Prescription medicines are only prescribed to those who have a BMI (body mass index) greater than 30. It can also be prescribed to those who have a BMI of around 27 alongside other health complications. Some examples include:

| Phentermine: Curbs the Appetite

Prescribed under the names of Adipex or Suprenza, Phentermine is only approved for short-term use (a couple weeks). This is because it can have serious side effects.

Side effects:

  • Associated with hypertension, heart palpitations, dizziness, chest pain, tremors and shortness of breath.

| Qsymia: Curbs the Appetite

This drug combines phentermine with topiramate (seizure/migraine medication). The latter is known to suppress appetite by causing food to taste less appealing. It can also accelerate calorie burn. Due to the lower concentration of phentermine and topiramate, Qsymia can be used long term.

Side effects:

  • Constipation, insomnia, a tingling sensation, and dizziness.
  • More serious contraindications include suicidal thoughts, problems relating to vision, increased heart rate and birth defects in pregnant women.

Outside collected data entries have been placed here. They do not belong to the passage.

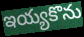
ఇయ్యకొను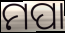
ମପାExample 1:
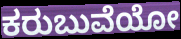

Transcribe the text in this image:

ಕರುಬುವೆಯೋ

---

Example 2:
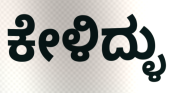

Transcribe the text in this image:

ಕೇಳಿದ್ಳು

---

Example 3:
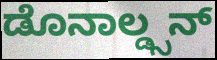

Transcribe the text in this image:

ಡೊನಾಲ್ಡ್ಸನ್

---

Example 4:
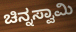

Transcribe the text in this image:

ಚಿನ್ನಸ್ವಾಮಿ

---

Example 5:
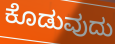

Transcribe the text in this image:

ಕೊಡುವುದುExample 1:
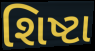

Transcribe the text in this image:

શિષ્ટા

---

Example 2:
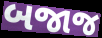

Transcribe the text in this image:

બજાજ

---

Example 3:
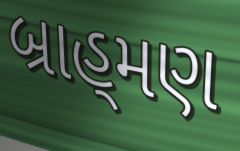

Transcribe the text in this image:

બ્રાહ્‌મણ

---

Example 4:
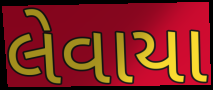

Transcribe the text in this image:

લેવાયા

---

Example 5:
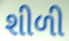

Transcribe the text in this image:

શીળી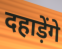
दहाड़ेंगे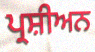
ਪ੍ਰਸ਼ੀਅਨ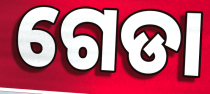
ଗେଡାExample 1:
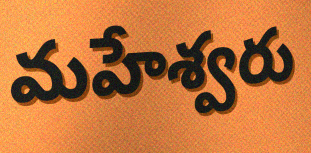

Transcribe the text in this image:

మహేశ్వరు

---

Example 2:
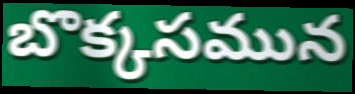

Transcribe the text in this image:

బొక్కసమున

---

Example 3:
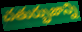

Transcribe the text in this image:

చతుర్భుజాన్ని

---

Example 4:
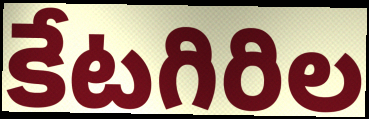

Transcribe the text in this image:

కేటగిరిల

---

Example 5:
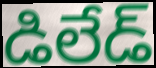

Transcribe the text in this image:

While there is some evidence to suggest that weight loss pills, when part of a healthy lifestyle, can result in a 5-10% decrease in weight, there is yet to be a substantial collection of concrete proof. Furthermore, most weight loss medication runs the risk of serious health complications. The associated risk is compounded by the fact that many pills contain illegal and dangerous substances and can cause the body more harm than good. This is because many over-the-counter pills are not FDA approved.

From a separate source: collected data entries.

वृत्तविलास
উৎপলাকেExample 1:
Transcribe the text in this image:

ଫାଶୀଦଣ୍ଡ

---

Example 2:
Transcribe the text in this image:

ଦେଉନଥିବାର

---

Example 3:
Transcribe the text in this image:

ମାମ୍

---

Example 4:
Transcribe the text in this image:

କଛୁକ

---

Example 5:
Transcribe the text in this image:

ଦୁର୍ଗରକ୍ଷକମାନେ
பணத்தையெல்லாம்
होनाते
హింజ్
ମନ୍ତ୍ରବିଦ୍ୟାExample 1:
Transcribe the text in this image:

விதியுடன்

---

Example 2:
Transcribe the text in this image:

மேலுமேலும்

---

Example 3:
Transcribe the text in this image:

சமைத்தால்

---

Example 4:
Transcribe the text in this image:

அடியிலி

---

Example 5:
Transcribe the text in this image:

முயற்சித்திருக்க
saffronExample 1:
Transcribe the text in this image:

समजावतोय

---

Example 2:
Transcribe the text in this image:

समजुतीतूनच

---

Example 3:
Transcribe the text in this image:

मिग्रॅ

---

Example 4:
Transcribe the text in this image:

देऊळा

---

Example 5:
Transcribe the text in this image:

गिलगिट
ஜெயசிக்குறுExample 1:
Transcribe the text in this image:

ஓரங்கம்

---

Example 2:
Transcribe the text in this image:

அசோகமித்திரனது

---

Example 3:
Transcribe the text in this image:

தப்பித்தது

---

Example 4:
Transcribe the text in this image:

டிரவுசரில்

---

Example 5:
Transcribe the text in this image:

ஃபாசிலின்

If you desire to experiment with such pills, it is advisable to conduct in-depth researches into your preferred brand prior to purchasing. It is also recommended that you keep a check on your health and consult a professional in case of any concerns.

On the whole, the use of weight loss pills really is a personal decision; one which requires great thought. A healthy amount of research and knowledge of possible side effects is crucial to undertake prior to making the switch.